■ **JOB**
Copy the following lines word for word.

Stored items from a collection:
* * * * * * * * *

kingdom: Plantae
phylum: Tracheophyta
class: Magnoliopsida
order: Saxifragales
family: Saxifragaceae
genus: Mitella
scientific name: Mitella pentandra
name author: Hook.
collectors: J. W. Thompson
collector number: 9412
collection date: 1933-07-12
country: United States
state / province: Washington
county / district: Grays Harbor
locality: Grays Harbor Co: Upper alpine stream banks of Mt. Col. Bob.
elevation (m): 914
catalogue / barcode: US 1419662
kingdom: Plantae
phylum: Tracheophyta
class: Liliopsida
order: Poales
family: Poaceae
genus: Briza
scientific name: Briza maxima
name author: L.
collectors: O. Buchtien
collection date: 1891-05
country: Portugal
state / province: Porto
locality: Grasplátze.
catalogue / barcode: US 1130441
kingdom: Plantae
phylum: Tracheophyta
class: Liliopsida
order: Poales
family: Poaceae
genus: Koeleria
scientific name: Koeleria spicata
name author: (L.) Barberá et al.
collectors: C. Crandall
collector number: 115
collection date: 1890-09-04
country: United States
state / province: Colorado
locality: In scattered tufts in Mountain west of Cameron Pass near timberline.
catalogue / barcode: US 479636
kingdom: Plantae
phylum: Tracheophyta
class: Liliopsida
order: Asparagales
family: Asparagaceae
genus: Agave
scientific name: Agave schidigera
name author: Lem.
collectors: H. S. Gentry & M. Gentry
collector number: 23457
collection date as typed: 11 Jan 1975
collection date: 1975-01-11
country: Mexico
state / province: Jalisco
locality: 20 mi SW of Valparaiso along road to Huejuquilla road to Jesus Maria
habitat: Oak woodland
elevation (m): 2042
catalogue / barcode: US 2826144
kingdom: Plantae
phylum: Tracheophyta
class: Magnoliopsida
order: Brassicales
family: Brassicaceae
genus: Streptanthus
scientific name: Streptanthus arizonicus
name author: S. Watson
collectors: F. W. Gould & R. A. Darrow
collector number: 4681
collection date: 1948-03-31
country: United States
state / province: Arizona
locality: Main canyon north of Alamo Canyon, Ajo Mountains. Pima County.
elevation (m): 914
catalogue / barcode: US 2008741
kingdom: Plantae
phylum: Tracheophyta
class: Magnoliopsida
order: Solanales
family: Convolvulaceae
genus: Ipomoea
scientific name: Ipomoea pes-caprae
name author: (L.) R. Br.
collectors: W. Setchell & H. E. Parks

* * * * * * * * *

■ **SOLUTION FOR THIS EXERCISE**
kingdom: Plantae
phylum: Tracheophyta
class: Magnoliopsida
order: Saxifragales
family: Saxifragaceae
genus: Mitella
scientific name: Mitella pentandra
name author: Hook.
collectors: J. W. Thompson
collector number: 9412
collection date: 1933-07-12
country: United States
state / province: Washington
county / district: Grays Harbor
locality: Grays Harbor Co: Upper alpine stream banks of Mt. Col. Bob.
elevation (m): 914
catalogue / barcode: US 1419662
kingdom: Plantae
phylum: Tracheophyta
class: Liliopsida
order: Poales
family: Poaceae
genus: Briza
scientific name: Briza maxima
name author: L.
collectors: O. Buchtien
collection date: 1891-05
country: Portugal
state / province: Porto
locality: Grasplátze.
catalogue / barcode: US 1130441
kingdom: Plantae
phylum: Tracheophyta
class: Liliopsida
order: Poales
family: Poaceae
genus: Koeleria
scientific name: Koeleria spicata
name author: (L.) Barberá et al.
collectors: C. Crandall
collector number: 115
collection date: 1890-09-04
country: United States
state / province: Colorado
locality: In scattered tufts in Mountain west of Cameron Pass near timberline.
catalogue / barcode: US 479636
kingdom: Plantae
phylum: Tracheophyta
class: Liliopsida
order: Asparagales
family: Asparagaceae
genus: Agave
scientific name: Agave schidigera
name author: Lem.
collectors: H. S. Gentry & M. Gentry
collector number: 23457
collection date as typed: 11 Jan 1975
collection date: 1975-01-11
country: Mexico
state / province: Jalisco
locality: 20 mi SW of Valparaiso along road to Huejuquilla road to Jesus Maria
habitat: Oak woodland
elevation (m): 2042
catalogue / barcode: US 2826144
kingdom: Plantae
phylum: Tracheophyta
class: Magnoliopsida
order: Brassicales
family: Brassicaceae
genus: Streptanthus
scientific name: Streptanthus arizonicus
name author: S. Watson
collectors: F. W. Gould & R. A. Darrow
collector number: 4681
collection date: 1948-03-31
country: United States
state / province: Arizona
locality: Main canyon north of Alamo Canyon, Ajo Mountains. Pima County.
elevation (m): 914
catalogue / barcode: US 2008741
kingdom: Plantae
phylum: Tracheophyta
class: Magnoliopsida
order: Solanales
family: Convolvulaceae
genus: Ipomoea
scientific name: Ipomoea pes-caprae
name author: (L.) R. Br.
collectors: W. Setchell & H. E. Parks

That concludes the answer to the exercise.